The worst hit group has been workers in the caring, leisure and other service occupations group of jobs in the UK which is still 15.4% below its value in 2007. Overall in 2007 earnings for this group were £16,455. In 2015 earnings have increased by 10.2% to £18,130.
Jobs in this occupational group where a comparison can be made include ambulance staff (excluding paramedics) who have seen real value of earnings drop by 19.6%, childminders have seen a drop by 13.7%, hairdressers & barbers, 12.3%, caretakers 11.8%,beauticians 11.1%, residential wardens 8.3%, housekeepers, 7.7%, travel agents 4.6% and dental nurses 2.9%.
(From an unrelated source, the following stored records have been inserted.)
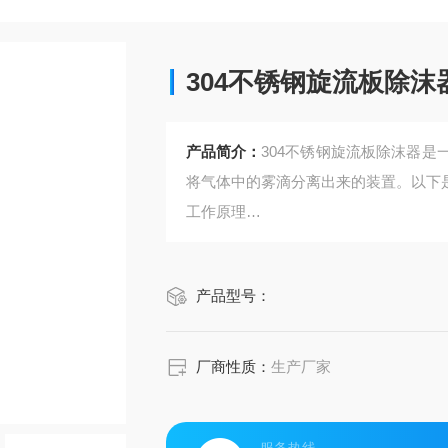
304不锈钢旋流板除沫
产品简介：
304不锈钢旋流板除沫器
将气体中的雾滴分离出来的装置。以下
工作原理
含有雾滴的气体进入旋流板除雾器后，
在离心力的作用下，雾滴被甩向旋流板
产品型号：
下，最终被收集并排出，而净化后的气
厂商性质：
生产厂家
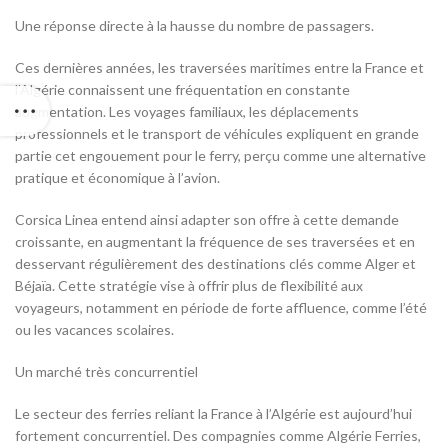
Une réponse directe à la hausse du nombre de passagers.
Ces dernières années, les traversées maritimes entre la France et
l’Algérie connaissent une fréquentation en constante
augmentation. Les voyages familiaux, les déplacements
professionnels et le transport de véhicules expliquent en grande
partie cet engouement pour le ferry, perçu comme une alternative
pratique et économique à l’avion.
Corsica Linea entend ainsi adapter son offre à cette demande
croissante, en augmentant la fréquence de ses traversées et en
desservant régulièrement des destinations clés comme Alger et
Béjaïa. Cette stratégie vise à offrir plus de flexibilité aux
voyageurs, notamment en période de forte affluence, comme l’été
ou les vacances scolaires.
Un marché très concurrentiel
Le secteur des ferries reliant la France à l’Algérie est aujourd’hui
fortement concurrentiel. Des compagnies comme Algérie Ferries,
The next worst affected occupational group are the elementary occupations where the real value of earnings for full time workers is still 14% below its value in 2007.
What the GMB General Secretary has to say…..
Tim Roach, GMB General Secretary said “While we have seen a growth in the number of workers as the population has grown average pay has simply not kept pace with inflation.
Since 2007 the cumulative inflation rate has been 25.6%. During this period pay in the UK has gone up by 12.2% which has left the pay of the average full time worker in the UK down by 13.4% in real terms. Some occupations have been worse hit than others and most have a long way to go to get back to the level where they were before the recession.
This has had a deflationary impact on the economy and has also impacted on the tax take by the Chancellor to pay for essential public services.
In the autumn statement the Chancellor predicted that the economy would grow steadily each year to 2020 when it would be 12% bigger than now. Workers in the UK will want to see that growth translating into pay rises above inflation to make up the lost ground.”